_ABOUT THIS TASK_
Of the lines listed below, return exactly those that run from the line containing "Stations | |" through the line containing "Dinner | Dinner | |", both included.

(INFORMATION SHOWN Opens)

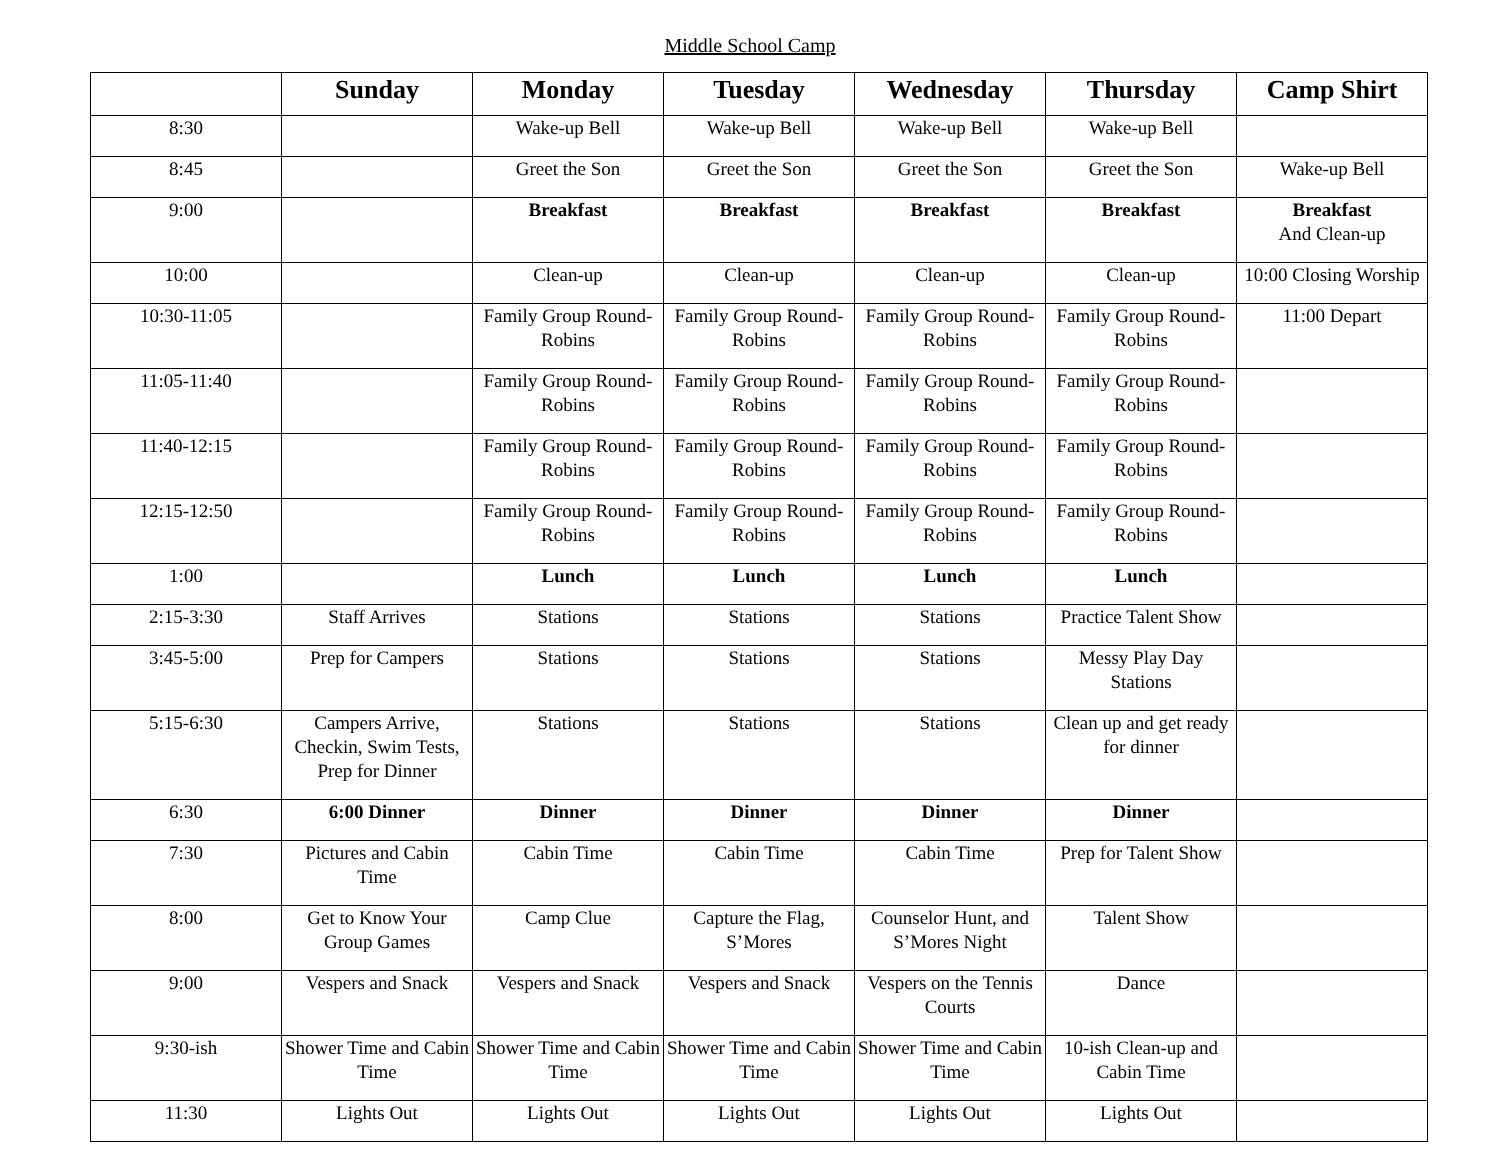Middle School Camp
| | Sunday | Monday | Tuesday | Wednesday | Thursday | Camp Shirt |
| --- | --- | --- | --- | --- | --- | --- |
| 8:30 | | Wake-up Bell | Wake-up Bell | Wake-up Bell | Wake-up Bell | |
| 8:45 | | Greet the Son | Greet the Son | Greet the Son | Greet the Son | Wake-up Bell |
| 9:00 | | Breakfast | Breakfast | Breakfast | Breakfast | Breakfast And Clean-up |
| 10:00 | | Clean-up | Clean-up | Clean-up | Clean-up | 10:00 Closing Worship |
| 10:30-11:05 | | Family Group Round-Robins | Family Group Round-Robins | Family Group Round-Robins | Family Group Round-Robins | 11:00 Depart |
| 11:05-11:40 | | Family Group Round-Robins | Family Group Round-Robins | Family Group Round-Robins | Family Group Round-Robins | |
| 11:40-12:15 | | Family Group Round-Robins | Family Group Round-Robins | Family Group Round-Robins | Family Group Round-Robins | |
| 12:15-12:50 | | Family Group Round-Robins | Family Group Round-Robins | Family Group Round-Robins | Family Group Round-Robins | |
| 1:00 | | Lunch | Lunch | Lunch | Lunch | |
| 2:15-3:30 | Staff Arrives | Stations | Stations | Stations | Practice Talent Show | |
| 3:45-5:00 | Prep for Campers | Stations | Stations | Stations | Messy Play Day Stations | |
| 5:15-6:30 | Campers Arrive, Checkin, Swim Tests, Prep for Dinner | Stations | Stations | Stations | Clean up and get ready for dinner | |
| 6:30 | 6:00 Dinner | Dinner | Dinner | Dinner | Dinner | |
| 7:30 | Pictures and Cabin Time | Cabin Time | Cabin Time | Cabin Time | Prep for Talent Show | |
| 8:00 | Get to Know Your Group Games | Camp Clue | Capture the Flag, S’Mores | Counselor Hunt, and S’Mores Night | Talent Show | |
| 9:00 | Vespers and Snack | Vespers and Snack | Vespers and Snack | Vespers on the Tennis Courts | Dance | |
| 9:30-ish | Shower Time and Cabin Time | Shower Time and Cabin Time | Shower Time and Cabin Time | Shower Time and Cabin Time | 10-ish Clean-up and Cabin Time | |
| 11:30 | Lights Out | Lights Out | Lights Out | Lights Out | Lights Out | |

(INFORMATION SHOWN Closes)

_FINAL ANSWER_
| 3:45-5:00 | Prep for Campers | Stations | Stations | Stations | Messy Play Day Stations | |
| 5:15-6:30 | Campers Arrive, Checkin, Swim Tests, Prep for Dinner | Stations | Stations | Stations | Clean up and get ready for dinner | |
| 6:30 | 6:00 Dinner | Dinner | Dinner | Dinner | Dinner | |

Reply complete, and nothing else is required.